18 C
London
Sunday, October 2, 2022

A Swedish startup plans to bring ‘industrial origami’ to space

Must read

Meet Historian Victoria Vantoch: Untold Facts About Actor Misha Collins’ Wife

Victoria Vantoch is a writer, producer and journalist. She is also a sexuality historian who has already released her book the threesome, a...

Stampede caused by tear gas: 125 dead after Indonesia football match

"We already took preventive action before finally firing the tear gas when (fans) started attacking the police, acting anarchistically and setting vehicles on fire,"...

Binance Founder Changpeng ‘CZ’ Zhao Shares His Vision of Web3 Capabilities at TC Sessions: Crypto • londonbusinessblog.com

When it comes to the decentralized world of crypto, there are few single entities that are bigger or hold more weight in the industry...

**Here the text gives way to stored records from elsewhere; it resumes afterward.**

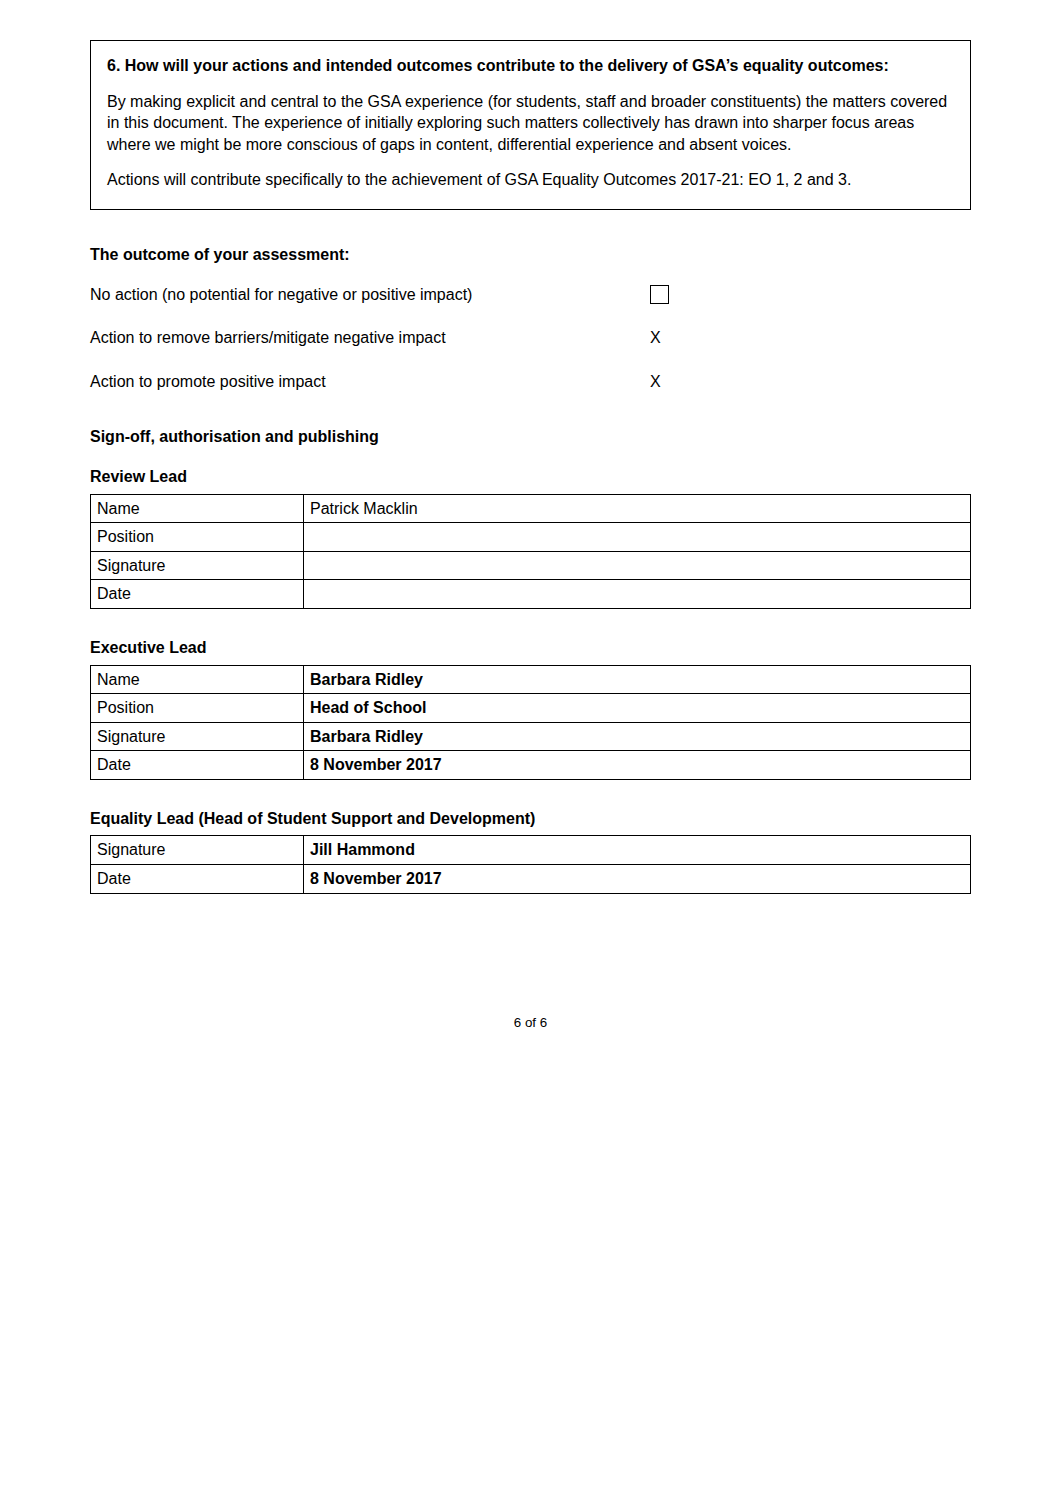6. How will your actions and intended outcomes contribute to the delivery of GSA’s equality outcomes:
By making explicit and central to the GSA experience (for students, staff and broader constituents) the matters covered in this document. The experience of initially exploring such matters collectively has drawn into sharper focus areas where we might be more conscious of gaps in content, differential experience and absent voices.
Actions will contribute specifically to the achievement of GSA Equality Outcomes 2017-21: EO 1, 2 and 3.
The outcome of your assessment:
No action (no potential for negative or positive impact)
Action to remove barriers/mitigate negative impact X
Action to promote positive impact X
Sign-off, authorisation and publishing
Review Lead
| Name | Patrick Macklin |
| Position | |
| Signature | |
| Date | |
Executive Lead
| Name | Barbara Ridley |
| Position | Head of School |
| Signature | Barbara Ridley |
| Date | 8 November 2017 |
Equality Lead (Head of Student Support and Development)
| Signature | Jill Hammond |
| Date | 8 November 2017 |
6 of 6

VCs at Freestyle, Plexo Capital and Sequoia Join Startup Battlefield Judges • londonbusinessblog.com

Are you ready to mess around, londonbusinessblog.com style? Twenty of the most promising and creative early-stage startups - chosen from the elite Start...
Shreya Christinahttps://londonbusinessblog.com
Shreya has been with londonbusinessblog.com for 3 years, writing copy for client websites, blog posts, EDMs and other mediums to engage readers and encourage action. By collaborating with clients, our SEO manager and the wider londonbusinessblog.com team, Shreya seeks to understand an audience before creating memorable, persuasive copy.

The ancient art of origami could have a future in space.

Sweden’s first astronaut and the European Space Agency (ESA) this week unveiled a new project inspired by the paper folding technique.

The program uses technology designed by stillfolda Swedish startup that has pioneered a manufacturing process called “industrial origami.”

Greetings, Humanoids

Sign up for our newsletter now for a weekly roundup of our favorite AI stories delivered to your inbox.

The technique uses robotic arms to fold steel plates over curves to form complex and lightweight shapes.

stillfold previously used the approach of building an electric scooter. According to the company, the techniques resulted in 70% less components, 40% less weight, 20% less material costs and 25% less labor costs.

The team believes that such savings could be particularly powerful in space, where they would be possible complex structures that must be built with minimal materials and components. In addition, the method does not require stamping or welding.

Stilfold co-founder Jonas Nyvang envisions the unfolding of vehicles and food storage facilities in space.

“You can’t bring much to space because it takes up limited space,” he told TNW. “The flexibility of our technology makes it possible to take stacked sheets with you for easy storage, and then create stuff by unfolding them when you get there.”

To test the theory, Stilfold will: working with Sweden International Space Asset Acceleration Company (ISSAC), a new organization supported by the ESA and the Swedish astronaut Christer Fuglesang,

The team will now spend 12 months exploring the possibilities.